KBAs can be used to advance or support diverse conservation goals. Identification of KBAs does not automatically lead to formal protection or management requirements and has no impact on access to land. But knowing where these critical sites are is important and can feed into many processes. For example, KBA information is being used to inform protected-areas planning in the context of achieving Canada’s goal of 30% of land and oceans protected by 2030 by ensuring that areas that are important for biodiversity are considered for protection or other forms of stewardship. KBAs can be used in other conservation planning to ensure that conservation efforts and land acquisitions are focused on the places that matter most. Other potential uses could include recognizing and celebrating existing or ongoing stewardship efforts, accessing funding for stewardship, using information to ensure any threats to the site are managed, and highlighting opportunities for monitoring and communication about species and ecosystems.
Important Bird and Biodiversity Areas (IBAs) are sites that are designated for large groups of birds or for species at risk. The IBA program is a global conservation initiative of BirdLife International, which has IBA partners in almost all countries. IBAs have been important for engaging stewards through the Caretaker Network, establishing conservation reserves, and guiding land-use decisions. The considerable investment already made in IBAs, and the similarity in criteria, make IBAs an obvious foundation for identifying KBAs in Canada and worldwide.
In the late 1990s, Birds Canada led a comprehensive process to identify IBAs, resulting in nearly 600 sites being designated across every province and territory. These sites support important populations of birds in coastal areas, wetlands, grasslands, forests, and upland habitat. Similar to KBAs, designation of IBAs is based on criteria that are internationally agreed upon, standardized, quantitative, and scientifically defensible.

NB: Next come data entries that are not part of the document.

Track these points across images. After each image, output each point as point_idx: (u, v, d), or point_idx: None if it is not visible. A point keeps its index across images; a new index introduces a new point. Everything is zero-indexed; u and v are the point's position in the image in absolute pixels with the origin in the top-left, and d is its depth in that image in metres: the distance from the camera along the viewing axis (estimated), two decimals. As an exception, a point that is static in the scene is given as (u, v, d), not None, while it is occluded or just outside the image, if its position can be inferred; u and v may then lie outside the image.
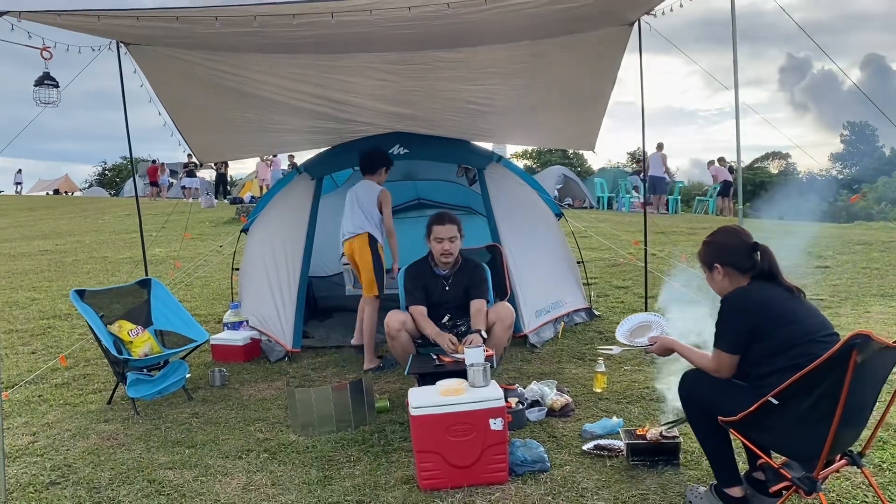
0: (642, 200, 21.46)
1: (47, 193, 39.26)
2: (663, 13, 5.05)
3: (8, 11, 3.59)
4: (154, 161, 31.07)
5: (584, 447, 3.77)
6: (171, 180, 32.72)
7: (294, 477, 3.67)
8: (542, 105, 6.11)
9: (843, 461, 2.90)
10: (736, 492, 3.02)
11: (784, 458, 2.95)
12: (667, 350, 3.31)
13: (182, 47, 4.95)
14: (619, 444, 3.68)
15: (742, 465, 3.27)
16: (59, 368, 5.77)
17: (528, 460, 3.52)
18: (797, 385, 2.63)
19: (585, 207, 22.40)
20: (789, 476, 2.79)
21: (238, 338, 5.88)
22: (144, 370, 4.83)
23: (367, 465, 3.76)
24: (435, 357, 4.30)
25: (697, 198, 22.63)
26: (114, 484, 3.69)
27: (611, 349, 4.51)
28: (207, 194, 24.84)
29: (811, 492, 2.75)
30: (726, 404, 2.88)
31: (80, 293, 4.94)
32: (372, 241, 5.63)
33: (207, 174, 32.82)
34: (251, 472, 3.77)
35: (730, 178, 18.66)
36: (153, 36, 4.52)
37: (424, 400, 3.46)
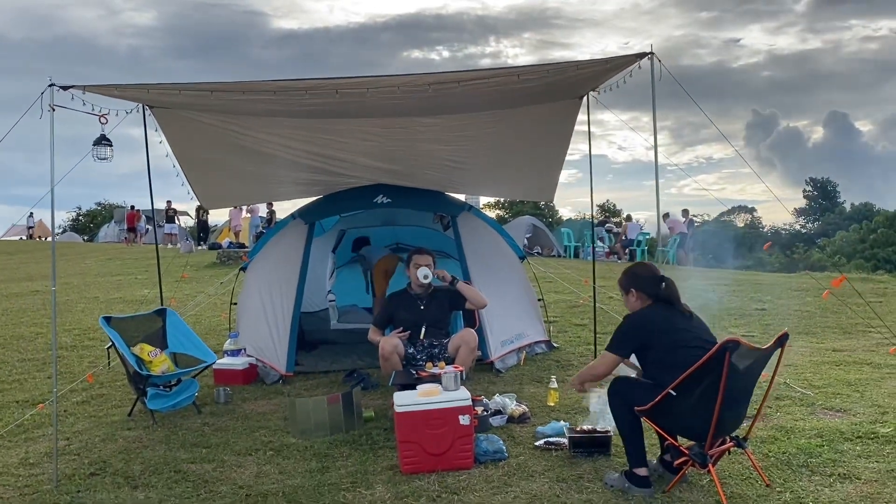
0: (608, 250, 22.68)
1: (21, 238, 39.35)
2: (610, 89, 5.98)
3: (74, 85, 4.44)
4: (132, 207, 31.79)
5: (536, 444, 4.61)
6: (148, 226, 33.35)
7: (298, 467, 4.45)
8: (505, 163, 7.05)
9: (731, 443, 3.79)
10: (642, 471, 3.85)
11: (690, 442, 3.82)
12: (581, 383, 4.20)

Birds Canada has undertaken an analysis to assess existing IBAs against the KBA standard. Within the KBA context, these sites will continue to be recognized for their importance to birds, as well as for a broader range of exceptional biodiversity and ecosystem values. Identifying additional species and ecosystems will deepen our understanding of the ecological value of each site, and confirm what we already know: IBAs are good not only for birds, but for all biodiversity.
In addition to IBAs, KBAs build off the experience of other efforts to identify important sites for biodiversity, such as Alliance for Zero Extinction (AZE) sites, Important Plant Areas (IPAs), and Important Amphibian and Reptile Areas (IMPARA), all of which already exist in Canada. Any of these sites that meet KBA criteria will be added to the network of KBA sites.